_The tasks_:
**a)** Reproduce word for word the part of the passage on cleaning cloths that opens with the words containing "Originally, the cleaning" and closes with "a longer lifespan.".
**b)** Transcribe every one of the rows of CAD part drawings and their FeatureScript programs exactly as they appear, leaving the pictures out of your answer.

_Excerpt_:
• This question takes us back years and years, when the father and founder of Arpe patented the cleaning cloth for the automotive sector made of synthetic material and continuous multifilament. A turning point, a before and after in the future of the company.

And why was it so revolutionary?

Originally, the cleaning cloths car factories used in the production lines, and especially in the clean rooms, were made of cotton. A fabric material that released fibers and contaminated the work environment. To solve this problem, the first proposal was to replace cotton with synthetic material with certain characteristics and techniques that minimized the contamination of micro-plastics (something that has currently been very useful to us). The second one was to reuse the cloths instead of throwing them away after the first use. And, in these two aspects, synthetic material proved great improvements and advantages compared to cotton: it did not contaminate the environment and it allowed it to be washed more times, having a longer lifespan.

_Dataset excerpts_:
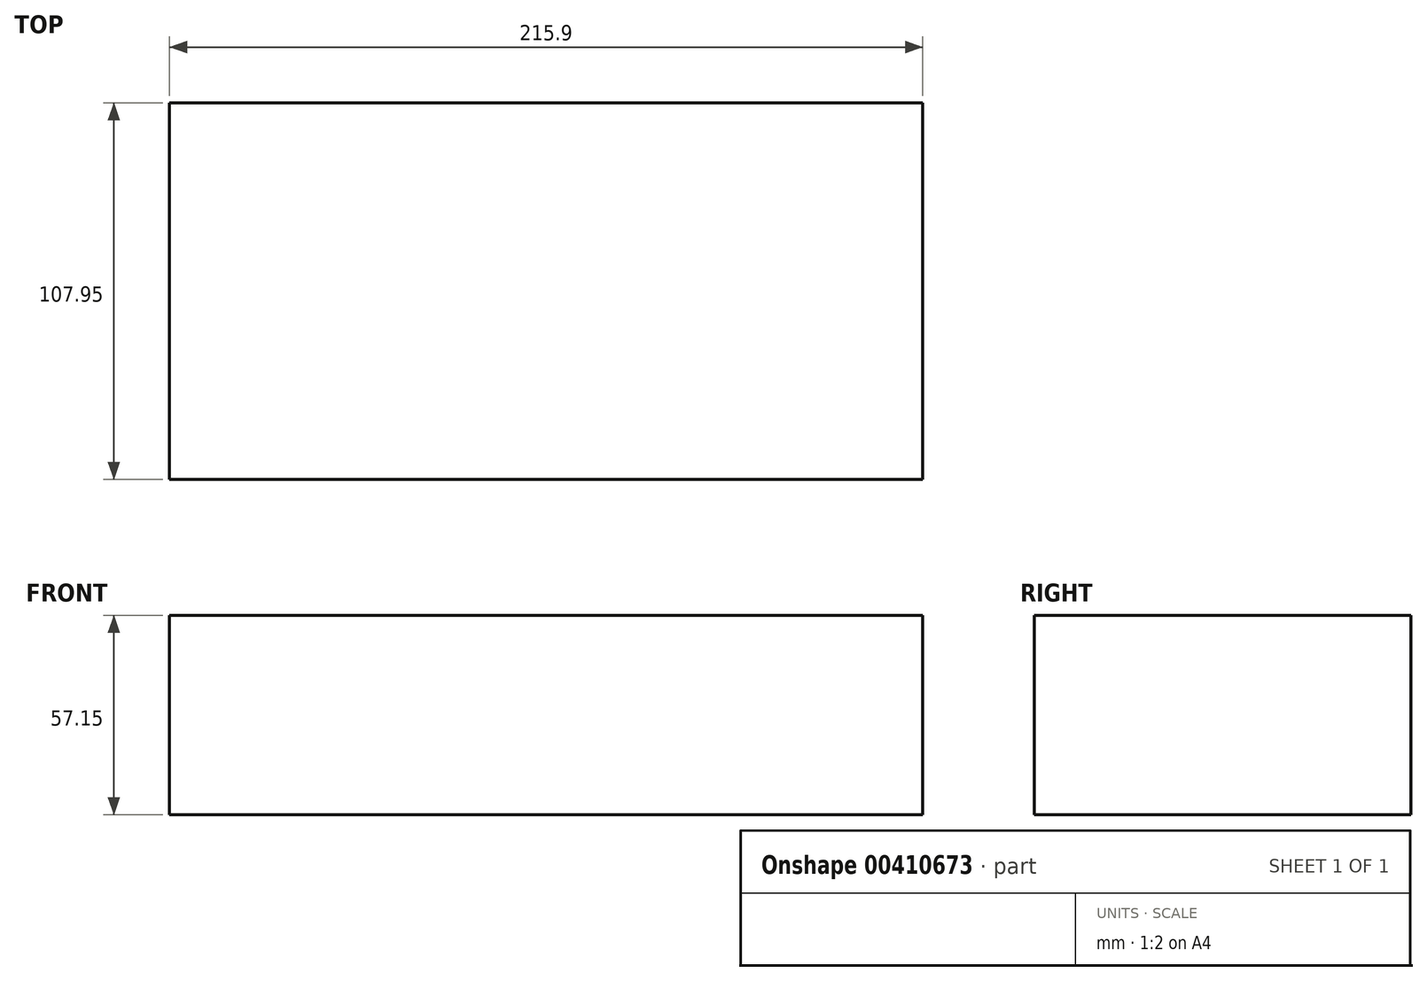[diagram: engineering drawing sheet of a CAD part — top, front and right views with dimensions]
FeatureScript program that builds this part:
annotation { "Feature Type Name" : "Feature", "Feature Type Description" : "" }
export const myFeature = defineFeature(function(context is Context, id is Id, definition is map)
    precondition{}
    {
        {
            var Q0;
            Q0=qCreatedBy(makeId("Top.planeOp"),FACE);
            var sketch = newSketch(context, id + "F0", { "sketchPlane" : qUnion([Q0])});
            skLineSegment(sketch, "E0.bottom", {"start": v(-182.95, 86.62) * mm, "end": v(32.95, 86.62) * mm});
            skLineSegment(sketch, "E0.top", {"start": v(-182.95, -21.33) * mm, "end": v(32.95, -21.33) * mm});
            skLineSegment(sketch, "E0.left", {"start": v(-182.95, 86.62) * mm, "end": v(-182.95, -21.33) * mm});
            skLineSegment(sketch, "E0.right", {"start": v(32.95, 86.62) * mm, "end": v(32.95, -21.33) * mm});
            skSolve(sketch);
        }
        {
            var Q0;
            Q0=makeQuery(id+"F0.imprint","IMPRINT",FACE,{"disambiguationData":[TD([[makeQuery(id+"F0.imprint","IMPRINT",EDGE,{"derivedFrom":sQuery(id+"F0.wireOp",EDGE,"E0.bottom")}),-1.0]])]});
            extrude(context, id + "F1", {"entities" : qUnion([Q0]), "depth" : 57.15 * mm});
        }
    });
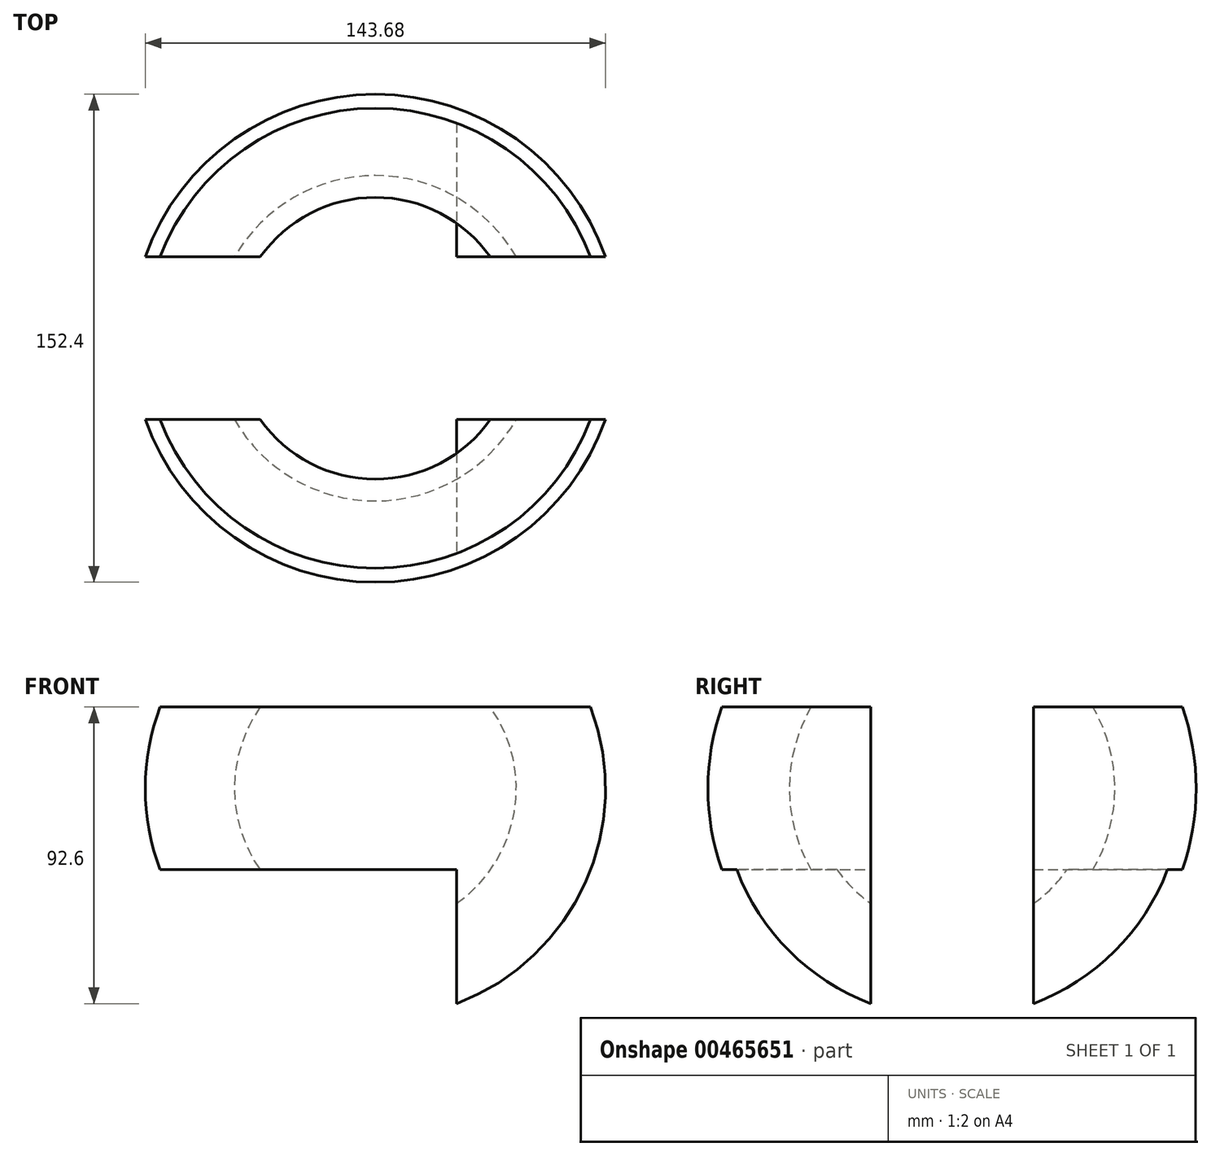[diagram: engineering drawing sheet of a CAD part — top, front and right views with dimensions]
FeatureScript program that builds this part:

_Responses by task_:
**a)**
Originally, the cleaning cloths car factories used in the production lines, and especially in the clean rooms, were made of cotton. A fabric material that released fibers and contaminated the work environment. To solve this problem, the first proposal was to replace cotton with synthetic material with certain characteristics and techniques that minimized the contamination of micro-plastics (something that has currently been very useful to us). The second one was to reuse the cloths instead of throwing them away after the first use. And, in these two aspects, synthetic material proved great improvements and advantages compared to cotton: it did not contaminate the environment and it allowed it to be washed more times, having a longer lifespan.

**b)**
[diagram: engineering drawing sheet of a CAD part — top, front and right views with dimensions]
FeatureScript program that builds this part:
annotation { "Feature Type Name" : "Feature", "Feature Type Description" : "" }
export const myFeature = defineFeature(function(context is Context, id is Id, definition is map)
    precondition{}
    {
        {
            var Q0;
            Q0=qCreatedBy(makeId("Top.planeOp"),FACE);
            var sketch = newSketch(context, id + "F0", { "sketchPlane" : qUnion([Q0])});
            skLineSegment(sketch, "E0.bottom", {"start": v(-182.95, 86.62) * mm, "end": v(32.95, 86.62) * mm});
            skLineSegment(sketch, "E0.top", {"start": v(-182.95, -21.33) * mm, "end": v(32.95, -21.33) * mm});
            skLineSegment(sketch, "E0.left", {"start": v(-182.95, 86.62) * mm, "end": v(-182.95, -21.33) * mm});
            skLineSegment(sketch, "E0.right", {"start": v(32.95, 86.62) * mm, "end": v(32.95, -21.33) * mm});
            skSolve(sketch);
        }
        {
            var Q0;
            Q0=makeQuery(id+"F0.imprint","IMPRINT",FACE,{"disambiguationData":[TD([[makeQuery(id+"F0.imprint","IMPRINT",EDGE,{"derivedFrom":sQuery(id+"F0.wireOp",EDGE,"E0.bottom")}),-1.0]])]});
            extrude(context, id + "F1", {"entities" : qUnion([Q0]), "depth" : 57.15 * mm});
        }
    });
[diagram: engineering drawing sheet of a CAD part — top, front and right views with dimensions]
FeatureScript program that builds this part:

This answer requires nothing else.